In what would become a bittersweet twist of fate, Lynn’s sister, Vanessa, was working in New York during much of Lynn’s treatment (appearing on Broadway in Long Day’s Journey Into Night), and she brought their 92-year-old mother with her. As it happened, their mother passed away during Lynn’s treatment, while
Vanessa was still in New York. As difficult as it was to lose her, Lynn says, her mother died peacefully and in the presence of her loved ones, and it was a beautiful time in a way: “It was like something else wonderfully graceful about life happened. How wonderful in that year that I happened to have cancer, Vanessa came to New York, and we were able to be together. My mother was able to have her end surrounded by all of us.” It was another of life’s moments that came into focus, reminding Lynn of the value of love, the time that is precious, and the power of the relationships that guide one through life. Lessons, Lynn says, that remain with her and her siblings today.

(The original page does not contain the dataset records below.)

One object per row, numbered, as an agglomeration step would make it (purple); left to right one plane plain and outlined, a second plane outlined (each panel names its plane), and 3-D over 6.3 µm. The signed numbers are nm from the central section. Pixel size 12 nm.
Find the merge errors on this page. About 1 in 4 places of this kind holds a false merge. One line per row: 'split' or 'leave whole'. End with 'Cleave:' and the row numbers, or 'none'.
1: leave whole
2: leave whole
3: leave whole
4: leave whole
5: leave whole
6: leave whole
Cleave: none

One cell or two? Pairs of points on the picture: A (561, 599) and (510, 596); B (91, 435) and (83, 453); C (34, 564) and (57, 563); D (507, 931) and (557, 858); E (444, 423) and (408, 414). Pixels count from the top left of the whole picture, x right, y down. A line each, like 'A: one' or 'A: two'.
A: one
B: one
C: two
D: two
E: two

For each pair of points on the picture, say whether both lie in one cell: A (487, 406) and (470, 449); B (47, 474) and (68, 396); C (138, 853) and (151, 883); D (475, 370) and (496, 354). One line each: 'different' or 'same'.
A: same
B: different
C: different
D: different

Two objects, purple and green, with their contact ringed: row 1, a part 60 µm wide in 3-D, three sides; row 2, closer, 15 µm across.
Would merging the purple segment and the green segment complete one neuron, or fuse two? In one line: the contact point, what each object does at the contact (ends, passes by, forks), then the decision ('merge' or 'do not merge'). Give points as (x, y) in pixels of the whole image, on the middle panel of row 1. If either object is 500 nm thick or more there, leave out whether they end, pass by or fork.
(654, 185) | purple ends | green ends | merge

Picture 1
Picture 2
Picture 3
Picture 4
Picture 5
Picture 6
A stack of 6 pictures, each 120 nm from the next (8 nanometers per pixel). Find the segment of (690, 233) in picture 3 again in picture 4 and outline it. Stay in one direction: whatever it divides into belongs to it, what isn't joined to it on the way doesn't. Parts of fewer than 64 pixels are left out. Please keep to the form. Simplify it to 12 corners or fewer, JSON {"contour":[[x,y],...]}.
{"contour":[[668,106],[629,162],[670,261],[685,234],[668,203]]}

“Vanessa and I and Corin are all older people now, and we treasure each other and being with each other and seeing each other in a way we didn’t when we were younger. We always thought, We’re brothers and sisters; we grew up together; we can do that later—but now it is later, so we all take the time to be on the phone if we can’t be together physically, and we get so much support from each other.”
Lynn also increasingly found support in spiritual community. “I had this sort of vague spirituality,” she says of her life before her diagnosis. As an actor, she embraced the ritualistic lighting of a candle in St. Patrick’s Cathedral before opening night and had always found peace in communal church services. But after her diagnosis, her spiritual practice became more profound as she found herself craving both the peace and the community that it engendered. “It has made a big difference to me. I’ve really kind of entered into it. I love to go to a service. I end feeling peaceful.” She is empowered, she says, by the power that a communal body can have through prayer. “It introduced me to a whole other life; it’s very grounding.”
She has also found that she is especially aware of the comfort of a spiritual community as she travels to perform. “Because of having had cancer, being away in a strange place sometimes I’m a little scared. I know where I am, I know where my feet are on the ground when I’m in New York, when I’m in my home in Connecticut, when I’m with my family and friends; but move me out of any of those situations, and I feel a little tiny tremble of insecurity. What grounds me then is saying, Yes, but there is a family out there, and I can go on Sunday to a service before a matinée, and now I’m part of something and I’m grounded.”
Being grounded, being certain of who she is and what she wants—these are the lessons of Lynn’s journey. “Quite honestly, in many ways it’s the best thing that ever happened to me. It changed my life in all positive ways.” She is clear, she says, that this is the time, this is the place to be in the moment, to treasure the people she loves, to do what she loves, and she’s moving forward on all fronts. “With my own work, I’m busy, busy, busy. But I’m also down in my garden in Connecticut. I take the time. I don’t miss the celebrations. I fly where I need to be, lest it be the last.” And if there has to be a downside, she relents, it’s bittersweet: “The only nonpositive thing about it is the threat that hangs over you. I’m greedy; I would like lots more time. I have lots of things I want to do.”